[Source records]
## BEGIN
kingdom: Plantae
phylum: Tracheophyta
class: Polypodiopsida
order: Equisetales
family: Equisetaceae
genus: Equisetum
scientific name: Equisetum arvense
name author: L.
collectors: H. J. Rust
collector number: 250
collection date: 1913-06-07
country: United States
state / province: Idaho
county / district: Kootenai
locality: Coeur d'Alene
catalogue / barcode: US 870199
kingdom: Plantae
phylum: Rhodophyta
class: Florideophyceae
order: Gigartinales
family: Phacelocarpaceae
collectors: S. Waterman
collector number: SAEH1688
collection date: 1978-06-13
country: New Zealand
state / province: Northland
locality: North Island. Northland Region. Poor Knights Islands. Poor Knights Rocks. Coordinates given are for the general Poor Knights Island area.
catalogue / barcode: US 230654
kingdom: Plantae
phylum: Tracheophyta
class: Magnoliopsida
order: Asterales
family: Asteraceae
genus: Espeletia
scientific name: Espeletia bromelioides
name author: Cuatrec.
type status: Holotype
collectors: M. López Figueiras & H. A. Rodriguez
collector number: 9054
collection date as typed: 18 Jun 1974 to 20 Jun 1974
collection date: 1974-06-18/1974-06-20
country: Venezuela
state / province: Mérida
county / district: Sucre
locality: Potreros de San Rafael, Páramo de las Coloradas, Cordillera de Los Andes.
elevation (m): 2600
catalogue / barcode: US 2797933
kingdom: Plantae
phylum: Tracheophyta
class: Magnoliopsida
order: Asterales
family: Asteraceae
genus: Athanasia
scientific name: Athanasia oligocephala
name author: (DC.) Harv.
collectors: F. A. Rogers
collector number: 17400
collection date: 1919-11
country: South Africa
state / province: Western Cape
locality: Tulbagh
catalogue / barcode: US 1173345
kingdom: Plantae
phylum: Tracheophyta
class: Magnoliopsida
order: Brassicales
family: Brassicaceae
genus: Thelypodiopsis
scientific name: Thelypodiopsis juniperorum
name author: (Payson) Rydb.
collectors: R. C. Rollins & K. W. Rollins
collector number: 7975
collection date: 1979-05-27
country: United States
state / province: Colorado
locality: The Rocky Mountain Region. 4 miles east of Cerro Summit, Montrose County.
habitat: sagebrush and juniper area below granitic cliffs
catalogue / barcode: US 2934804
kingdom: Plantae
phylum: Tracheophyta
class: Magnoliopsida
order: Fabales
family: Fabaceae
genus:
## END
TASK GOAL:
Turn each line of the material above into a numbered list, skipping any blank lines.

TASK RESPONSE:
1. kingdom: Plantae
2. phylum: Tracheophyta
3. class: Polypodiopsida
4. order: Equisetales
5. family: Equisetaceae
6. genus: Equisetum
7. scientific name: Equisetum arvense
8. name author: L.
9. collectors: H. J. Rust
10. collector number: 250
11. collection date: 1913-06-07
12. country: United States
13. state / province: Idaho
14. county / district: Kootenai
15. locality: Coeur d'Alene
16. catalogue / barcode: US 870199
17. kingdom: Plantae
18. phylum: Rhodophyta
19. class: Florideophyceae
20. order: Gigartinales
21. family: Phacelocarpaceae
22. collectors: S. Waterman
23. collector number: SAEH1688
24. collection date: 1978-06-13
25. country: New Zealand
26. state / province: Northland
27. locality: North Island. Northland Region. Poor Knights Islands. Poor Knights Rocks. Coordinates given are for the general Poor Knights Island area.
28. catalogue / barcode: US 230654
29. kingdom: Plantae
30. phylum: Tracheophyta
31. class: Magnoliopsida
32. order: Asterales
33. family: Asteraceae
34. genus: Espeletia
35. scientific name: Espeletia bromelioides
36. name author: Cuatrec.
37. type status: Holotype
38. collectors: M. López Figueiras & H. A. Rodriguez
39. collector number: 9054
40. collection date as typed: 18 Jun 1974 to 20 Jun 1974
41. collection date: 1974-06-18/1974-06-20
42. country: Venezuela
43. state / province: Mérida
44. county / district: Sucre
45. locality: Potreros de San Rafael, Páramo de las Coloradas, Cordillera de Los Andes.
46. elevation (m): 2600
47. catalogue / barcode: US 2797933
48. kingdom: Plantae
49. phylum: Tracheophyta
50. class: Magnoliopsida
51. order: Asterales
52. family: Asteraceae
53. genus: Athanasia
54. scientific name: Athanasia oligocephala
55. name author: (DC.) Harv.
56. collectors: F. A. Rogers
57. collector number: 17400
58. collection date: 1919-11
59. country: South Africa
60. state / province: Western Cape
61. locality: Tulbagh
62. catalogue / barcode: US 1173345
63. kingdom: Plantae
64. phylum: Tracheophyta
65. class: Magnoliopsida
66. order: Brassicales
67. family: Brassicaceae
68. genus: Thelypodiopsis
69. scientific name: Thelypodiopsis juniperorum
70. name author: (Payson) Rydb.
71. collectors: R. C. Rollins & K. W. Rollins
72. collector number: 7975
73. collection date: 1979-05-27
74. country: United States
75. state / province: Colorado
76. locality: The Rocky Mountain Region. 4 miles east of Cerro Summit, Montrose County.
77. habitat: sagebrush and juniper area below granitic cliffs
78. catalogue / barcode: US 2934804
79. kingdom: Plantae
80. phylum: Tracheophyta
81. class: Magnoliopsida
82. order: Fabales
83. family: Fabaceae
84. genus:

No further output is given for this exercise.